Anatomically-Shaped Autogenous Engineered Bone Graft for TMJ Condyle Reconstruction: Mid-point analysis

Statement of the problem

Maxillofacial surgeons must reconstruct complex deformities that require functional and esthetic precision. Ideal grafts must be predictable and exactly match 3D form unique to every patient's defect in order to restore function. Current standards of practice require lengthy procedures, secondary surgical sites, immense resources, but still yield compromised results. With the advancements in tissue engineering through regulation of osteogenic differentiation and functional assembly of stem cells, we are able to produce autogenous bone grafts engineered in vitro. Here we report our experience with custom-made bone grafts of the TMJ condyle and ramus with the use of autogenous adipose stem cells (ASCs) in a large-animal study.

Materials and methods

Yucatan minipigs were randomly divided into 3 groups: (i) condylectomy (n=2), (ii) scaffold implantation (n=6), and (iii) autogenous engineered bone graft implantation (n=6). The process for engineering anatomically-shaped TMJ condyle for implantation was adapted from previous work.¹ In brief, facial skeletons of each pig were CT scanned and reconstructed in 3D. Condyle/ramus units were chosen for reconstruction (Fig. 1A). Anatomically-shaped scaffolds for each pig were fabricated from trabecular bone of adult bovine knees based on previously reported methods.¹ To engineer the bone grafts, scaffolds were seeded with autogenous ASCs isolated from subcutaneous fat of each pig.² The grafts were cultured in osteogenic medium in specially designed perfusion bioreactors [Fig. 1B] for 3 weeks prior to implantation to facilitate stem cell growth, osteogenic differentiation, and bone matrix deposition. Condylectomies to include a portion of the ramus were planned virtually and carried out under general anesthesia. The pigs were reconstructed with a scaffold alone or autogenous engineered bone graft. All grafts were rigidly fixated using 2.0mm titanium miniplates. The planned duration of study is 6 months. We report here the mid-point analysis in which 2 pigs from each implantation group were sacrificed 3 months post-implantation. CT scans were conducted after surgery, at 6 weeks, and 3 months. TMJ condyles were harvested after sacrifice and assessed for graft remodeling in terms of compactness, integration, and resorption.

Results

Bone grafts were successfully fabricated with the exact shape and size unique to each condyle [Fig. 1C].  Cell seeding of scaffolds and cultivation resulted in fully cellularized engineered bone tissue. All pigs survived the surgery without complications. At 3 months, pigs with untreated condylectomies regenerated incomplete ramus-condyle units (RCU). Pigs with scaffold implantation showed incomplete regeneration with significant scaffold resorption [Fig. 1D]. In contrast, pigs with autogenous engineered bone displayed regeneration as well as integration of the RCU [Fig. 1E]. The harvested condyles at 3 months demonstrated clear differences between the groups, with regeneration of a rigid and functional mandible in the autogenous engineered bone graft group. The scaffold-only group failed to obtain comparable results, and healed with graft resorption and fibrous ingrowth.

Conclusions

Based on the mid-point results of the large animal model, autogenous engineered bone grafts maintain tissue volume and enhance regeneration, yielding a promising treatment for facial bone reconstruction.

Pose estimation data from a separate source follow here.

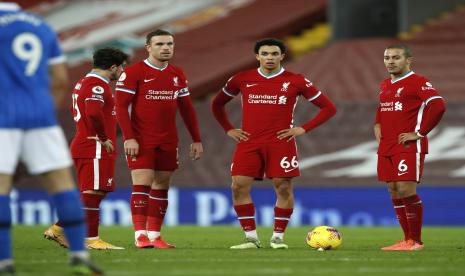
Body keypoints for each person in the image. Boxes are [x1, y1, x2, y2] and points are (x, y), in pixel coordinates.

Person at [0, 2, 102, 274]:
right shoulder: (42, 27)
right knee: (62, 185)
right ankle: (79, 256)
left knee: (1, 189)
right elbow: (59, 79)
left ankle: (4, 261)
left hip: (3, 116)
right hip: (41, 117)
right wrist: (45, 109)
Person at [211, 38, 337, 249]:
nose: (270, 58)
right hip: (249, 142)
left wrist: (302, 128)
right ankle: (251, 238)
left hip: (281, 143)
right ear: (257, 56)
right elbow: (217, 104)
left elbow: (328, 108)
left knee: (283, 187)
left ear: (282, 56)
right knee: (238, 186)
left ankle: (277, 238)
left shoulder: (296, 80)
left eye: (274, 54)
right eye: (265, 54)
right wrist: (229, 129)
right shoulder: (242, 79)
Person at [115, 29, 203, 249]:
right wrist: (129, 138)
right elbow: (120, 106)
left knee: (162, 185)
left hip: (168, 139)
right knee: (142, 182)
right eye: (160, 44)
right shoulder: (134, 72)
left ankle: (155, 235)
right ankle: (140, 235)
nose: (166, 48)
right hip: (141, 139)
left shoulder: (177, 73)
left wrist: (196, 139)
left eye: (170, 44)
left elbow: (187, 109)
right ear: (148, 47)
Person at [44, 48, 129, 250]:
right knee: (93, 191)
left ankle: (58, 229)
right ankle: (91, 239)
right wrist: (103, 137)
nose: (123, 72)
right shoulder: (97, 85)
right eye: (122, 67)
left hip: (87, 142)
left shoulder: (84, 82)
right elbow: (93, 112)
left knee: (95, 192)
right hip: (94, 144)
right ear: (113, 67)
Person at [375, 45, 445, 251]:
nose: (390, 61)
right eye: (387, 57)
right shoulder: (385, 84)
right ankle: (407, 240)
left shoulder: (418, 82)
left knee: (406, 189)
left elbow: (438, 105)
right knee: (394, 190)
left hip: (408, 145)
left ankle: (416, 241)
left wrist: (420, 133)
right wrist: (377, 124)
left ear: (408, 60)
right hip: (387, 145)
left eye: (396, 57)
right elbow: (382, 107)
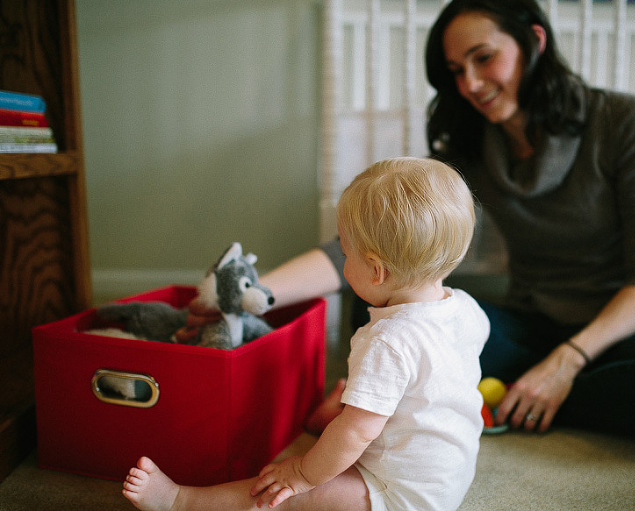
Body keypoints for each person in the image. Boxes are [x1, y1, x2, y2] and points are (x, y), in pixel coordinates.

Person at [182, 0, 635, 442]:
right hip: (524, 326)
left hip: (617, 333)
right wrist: (248, 295)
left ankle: (518, 397)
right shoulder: (469, 143)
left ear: (533, 40)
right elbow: (366, 249)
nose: (471, 84)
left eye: (483, 58)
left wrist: (566, 364)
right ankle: (513, 396)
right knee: (388, 300)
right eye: (456, 70)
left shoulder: (622, 121)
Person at [123, 157, 491, 511]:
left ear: (377, 272)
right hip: (449, 475)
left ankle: (180, 502)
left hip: (401, 494)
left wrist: (300, 473)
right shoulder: (465, 307)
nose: (342, 259)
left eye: (345, 252)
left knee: (284, 494)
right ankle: (333, 416)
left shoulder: (388, 341)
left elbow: (356, 434)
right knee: (366, 414)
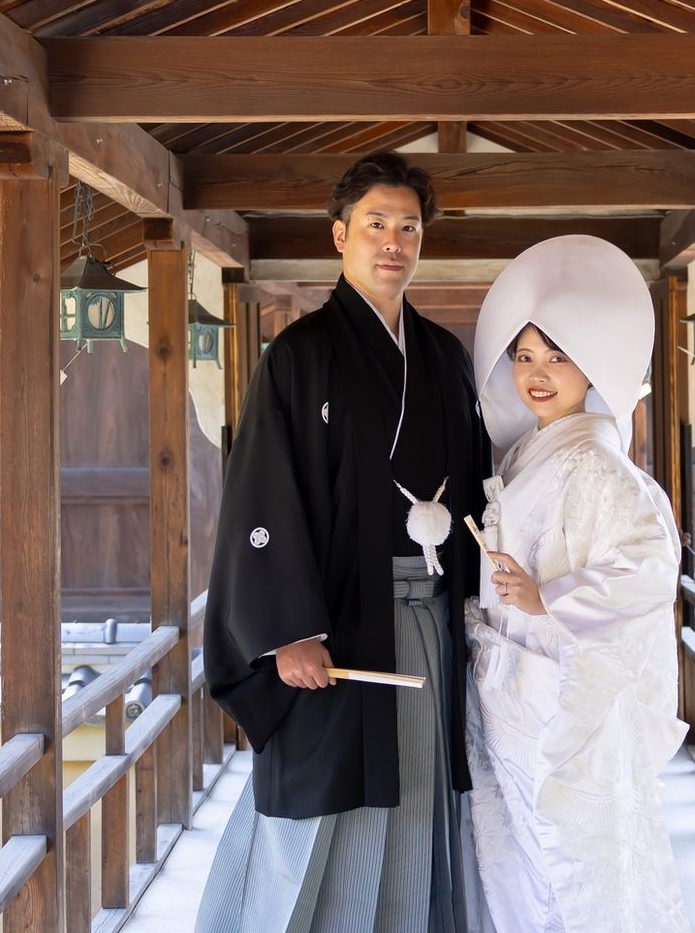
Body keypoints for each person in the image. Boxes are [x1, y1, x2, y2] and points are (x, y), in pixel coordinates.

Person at [197, 151, 490, 933]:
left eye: (409, 228)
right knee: (323, 812)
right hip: (335, 625)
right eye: (375, 225)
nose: (393, 242)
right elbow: (261, 494)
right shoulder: (300, 355)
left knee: (419, 800)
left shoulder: (443, 356)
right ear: (339, 235)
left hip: (426, 623)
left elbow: (477, 489)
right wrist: (287, 631)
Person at [463, 235, 690, 933]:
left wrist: (549, 597)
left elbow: (651, 563)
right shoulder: (532, 450)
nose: (537, 374)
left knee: (570, 860)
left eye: (557, 357)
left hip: (561, 695)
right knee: (521, 861)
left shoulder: (593, 458)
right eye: (524, 356)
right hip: (518, 684)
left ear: (589, 365)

Figure 1. Mid-point results of tissue engineered reconstruction of TMJ in Yucatan minipig. (A) 3D reconstructed pig mandible with selected TMJ condyle for reconstruction; (B) Perfusion bioreactor for cultivation of autogenous bone graft; (C) Engineered graft and extracted condyle; 3-month post-implantation CT image of pigs receiving (D) scaffold implantation and (E) autogenous tissue engineered bone implantation.

References

1.   Grayson WL et.al., Engineering anatomically shaped human bone grafts, Proc. Natl. Acad. Sci.; 2010, 107(8):3299-304

2.   Williams KJ et.al., Isolation and characterization of porcine adipose tissue-derived adult stem cells, Cells Tissues Organs, 2008; 188:251-258

Acknowledgements

The work was supported by BioAcellerate funding of the New York City Partnership Foundation (grant CU11-1915 to GVN).